Challenge 1 -
In the passage on the Fair Labor Standards Act, rewrite everything from "A federal minimum" down to "wage of $5.15.", swapping "overtime pay" for "overtime compensation".
Challenge 2 -
Extend the passage on the Fair Labor Standards Act beyond its final sentence.

Page excerpt -
_ _ _ _
Passed in 1938, the Fair Labor Standards Act (FLSA-52 Stat. 1060) is the most important wage and hour law in the United States. It applies to all businesses involved in interstate commerce and establishes rules covering minimum hourly wages, overtime pay, and the work of children. Many states also have statutes that set higher standards than the FLSA. Employers must abide by the more stringent rules.



A federal minimum wage of $0.25 per hour was instituted by the FLSA in 1938 and was increased by 400% to $1.25 by the mid-1960s. It doubled again by the late 1970s to $2.65, and grew in small increments during the 1980s and early 1990s to $4.75 by October 1996. The minimum wage was increased to $5.15 per hour on September 1, 1997, and this remains the federal minimum wage as of 2006. With a few minor exceptions, the FLSA requires that workers earning an hourly wage be paid overtime pay of at least one and one-half times the regular pay rate for all hours worked in the workweek after the first forty hours. Employees who customarily and regularly receive tips totaling at least $30 per month can be paid at the lower direct wage of $2.13 if that amount plus the tips will equal at least the federal minimum wage of $5.15.

The FLSA also contains provisions that regulate the wages for which young people may work and the hours they may work. Employers may pay youth under twenty years of age a minimum wage that is lower than the national rate—$4.25 per hour during their first ninety consecutive calendar days of employment. Individuals under the age of sixteen may work only under certain conditions. Youths fourteen and fifteen years old may work outside of school hours in various nonmanufacturing, non-mining, nonhazardous jobs. They may work up to three hours on a school day or eight hours on a nonschool day for a total of eighteen hours in a school week and forty hours in a nonschool week. In addition, work must be performed between the hours of 7:00AM and 7:00PM, except from June 1 through Labor Day, when evening hours are extended to 9:00PM. Full-time students employed in retail or service stores, agriculture, or colleges and universities can be paid at 85% of the national minimum wage and are limited to working eight hours in one day or twenty hours in a week. Students at least sixteen years old who are enrolled in vocational education classes can be paid at 75% of minimum wage in jobs related to their course of study.
_ _ _ _
Raw records -
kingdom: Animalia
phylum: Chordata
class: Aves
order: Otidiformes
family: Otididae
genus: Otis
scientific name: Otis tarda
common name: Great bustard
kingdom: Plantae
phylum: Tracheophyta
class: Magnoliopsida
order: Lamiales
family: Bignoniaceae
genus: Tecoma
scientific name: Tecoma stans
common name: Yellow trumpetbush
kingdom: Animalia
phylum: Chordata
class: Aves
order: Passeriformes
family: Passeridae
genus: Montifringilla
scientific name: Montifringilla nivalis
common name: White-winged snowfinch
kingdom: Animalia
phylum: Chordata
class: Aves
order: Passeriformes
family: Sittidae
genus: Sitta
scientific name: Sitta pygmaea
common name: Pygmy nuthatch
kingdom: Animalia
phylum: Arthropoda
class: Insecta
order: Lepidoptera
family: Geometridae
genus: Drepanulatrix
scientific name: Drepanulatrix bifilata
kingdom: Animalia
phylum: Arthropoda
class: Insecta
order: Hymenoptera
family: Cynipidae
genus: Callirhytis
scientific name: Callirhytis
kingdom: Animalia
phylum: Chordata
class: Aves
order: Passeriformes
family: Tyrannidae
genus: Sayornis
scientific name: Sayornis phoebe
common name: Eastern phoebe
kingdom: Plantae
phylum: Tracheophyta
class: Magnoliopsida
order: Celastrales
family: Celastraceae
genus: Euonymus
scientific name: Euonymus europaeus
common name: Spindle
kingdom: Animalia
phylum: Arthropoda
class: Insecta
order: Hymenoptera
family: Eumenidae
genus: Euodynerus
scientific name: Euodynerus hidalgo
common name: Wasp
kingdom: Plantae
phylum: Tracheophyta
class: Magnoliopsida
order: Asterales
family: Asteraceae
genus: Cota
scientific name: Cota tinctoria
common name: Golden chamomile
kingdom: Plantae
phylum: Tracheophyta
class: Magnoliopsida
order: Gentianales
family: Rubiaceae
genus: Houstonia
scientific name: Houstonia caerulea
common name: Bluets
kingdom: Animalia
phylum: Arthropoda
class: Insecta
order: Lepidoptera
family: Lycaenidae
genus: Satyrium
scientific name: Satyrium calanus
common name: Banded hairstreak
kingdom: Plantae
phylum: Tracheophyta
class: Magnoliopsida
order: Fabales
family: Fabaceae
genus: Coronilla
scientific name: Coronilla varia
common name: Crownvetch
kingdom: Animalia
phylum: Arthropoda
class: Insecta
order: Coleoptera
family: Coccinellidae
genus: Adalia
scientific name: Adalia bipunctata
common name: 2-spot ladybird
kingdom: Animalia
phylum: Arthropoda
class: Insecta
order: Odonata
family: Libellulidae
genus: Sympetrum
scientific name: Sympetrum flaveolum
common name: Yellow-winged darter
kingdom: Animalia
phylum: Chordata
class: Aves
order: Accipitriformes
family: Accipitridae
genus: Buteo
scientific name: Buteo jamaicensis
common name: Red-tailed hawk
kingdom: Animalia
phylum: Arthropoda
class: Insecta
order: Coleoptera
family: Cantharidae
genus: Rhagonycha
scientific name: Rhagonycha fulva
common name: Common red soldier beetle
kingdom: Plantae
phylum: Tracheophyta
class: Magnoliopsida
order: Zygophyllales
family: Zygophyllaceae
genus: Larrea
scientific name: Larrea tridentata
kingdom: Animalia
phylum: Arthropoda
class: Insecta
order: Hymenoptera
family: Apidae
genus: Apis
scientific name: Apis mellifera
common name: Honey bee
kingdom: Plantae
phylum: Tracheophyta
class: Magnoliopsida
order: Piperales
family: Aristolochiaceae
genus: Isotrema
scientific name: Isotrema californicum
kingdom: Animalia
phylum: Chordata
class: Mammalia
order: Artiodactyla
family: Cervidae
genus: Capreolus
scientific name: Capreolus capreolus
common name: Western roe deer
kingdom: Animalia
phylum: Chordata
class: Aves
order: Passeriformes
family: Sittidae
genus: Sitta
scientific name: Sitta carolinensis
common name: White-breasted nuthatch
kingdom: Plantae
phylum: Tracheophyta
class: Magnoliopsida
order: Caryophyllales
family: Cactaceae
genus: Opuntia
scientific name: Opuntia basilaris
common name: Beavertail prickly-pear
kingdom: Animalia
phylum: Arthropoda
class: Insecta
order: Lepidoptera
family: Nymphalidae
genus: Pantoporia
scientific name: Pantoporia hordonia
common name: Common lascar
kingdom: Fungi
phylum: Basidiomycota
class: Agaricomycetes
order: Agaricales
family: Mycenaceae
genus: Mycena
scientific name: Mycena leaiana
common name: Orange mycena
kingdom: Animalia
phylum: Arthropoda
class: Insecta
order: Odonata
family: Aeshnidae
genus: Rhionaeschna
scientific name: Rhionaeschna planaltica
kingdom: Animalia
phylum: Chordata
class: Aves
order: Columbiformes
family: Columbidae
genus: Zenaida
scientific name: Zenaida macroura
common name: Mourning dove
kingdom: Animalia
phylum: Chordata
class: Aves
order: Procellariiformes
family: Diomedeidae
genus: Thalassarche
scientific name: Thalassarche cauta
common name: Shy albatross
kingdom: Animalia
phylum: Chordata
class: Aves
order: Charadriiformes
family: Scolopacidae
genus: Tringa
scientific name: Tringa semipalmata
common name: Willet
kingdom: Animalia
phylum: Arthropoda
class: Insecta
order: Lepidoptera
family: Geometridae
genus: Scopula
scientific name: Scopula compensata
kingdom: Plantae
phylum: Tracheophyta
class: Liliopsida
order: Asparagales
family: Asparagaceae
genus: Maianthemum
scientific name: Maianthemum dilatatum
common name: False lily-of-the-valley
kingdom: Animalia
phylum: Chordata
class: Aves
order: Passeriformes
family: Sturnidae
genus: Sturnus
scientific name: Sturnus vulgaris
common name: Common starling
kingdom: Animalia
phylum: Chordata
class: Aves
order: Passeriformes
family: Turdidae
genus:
_ _ _ _
Output 1 -
A federal minimum wage of $0.25 per hour was instituted by the FLSA in 1938 and was increased by 400% to $1.25 by the mid-1960s. It doubled again by the late 1970s to $2.65, and grew in small increments during the 1980s and early 1990s to $4.75 by October 1996. The minimum wage was increased to $5.15 per hour on September 1, 1997, and this remains the federal minimum wage as of 2006. With a few minor exceptions, the FLSA requires that workers earning an hourly wage be paid overtime compensation of at least one and one-half times the regular pay rate for all hours worked in the workweek after the first forty hours. Employees who customarily and regularly receive tips totaling at least $30 per month can be paid at the lower direct wage of $2.13 if that amount plus the tips will equal at least the federal minimum wage of $5.15.

Output 2 -
In "Unhappy Anniversary: Federal Minimum Wage Remains Unchanged for Eight Straight Years, Falls to Fifty-Six-Year Low Relative to the Average Wage" (Center on Budget and Policy Priorities/Economic Policy Institute, September 1, 2005), Jared Bernstein and Isaac Shapiro estimate that although the federal minimum wage remains at $5.15 per hour, the minimum wage now amounts to less than one-third of the average wages for private sector, nonsupervisory personnel (approximately $16.00 per hour). This was the lowest level of relative earnings in research published by Bernstein and Shapiro. For most of the 1950s and 1960s the minimum wage earned about half of the average wage for nonsupervisory personnel in the private sector. Using another measure, too, Bernstein and Shapiro found that the minimum wage in 2005 was far below previous levels. The purchasing power of the minimum wage in 2005 had declined by 17% from 1997 and was roughly 31% below the 1968 level of $7.44 (as measured in constant 2005 dollars).

To increase the value of the minimum wage, an initiative called the Living Wage Campaign has proposed a national minimum wage rate of $8.00 per hour, or enough to support a family of four at the local poverty level. An attempt in Congress in 2005 to increase the minimum wage to $7.25 in three stages did not pass.

At the same time that federal policymakers have been unable to agree on an increase in the federal minimum wage, some state, county, and city governments have increased wages within their own jurisdictions. According to the U.S. Department of Labor in "Minimum Wage Laws in the States—January 1, 2006' (http://www.dol.gov/esa/minwage/america.htm), Alaska, California, Connecticut, Delaware, the District of Columbia, Florida, Hawaii, Illinois, Maine, Massachusetts, Minnesota, New Jersey, New York, Oregon, Rhode Island, Vermont, Washington, and Wisconsin all have higher minimum wage rates than the federal standard. Minnesota law mandates that large employers (those operating an enterprise with annual receipts of $625,000 or more) pay $6.15 per hour, compared with $5.25 per hour for companies with annual receipts below $625,000. As of January 1, 2006, Washington at $7.63 had the highest minimum wage of any state; a local ordinance in San Francisco set the highest minimum wage standard in the nation at $8.50.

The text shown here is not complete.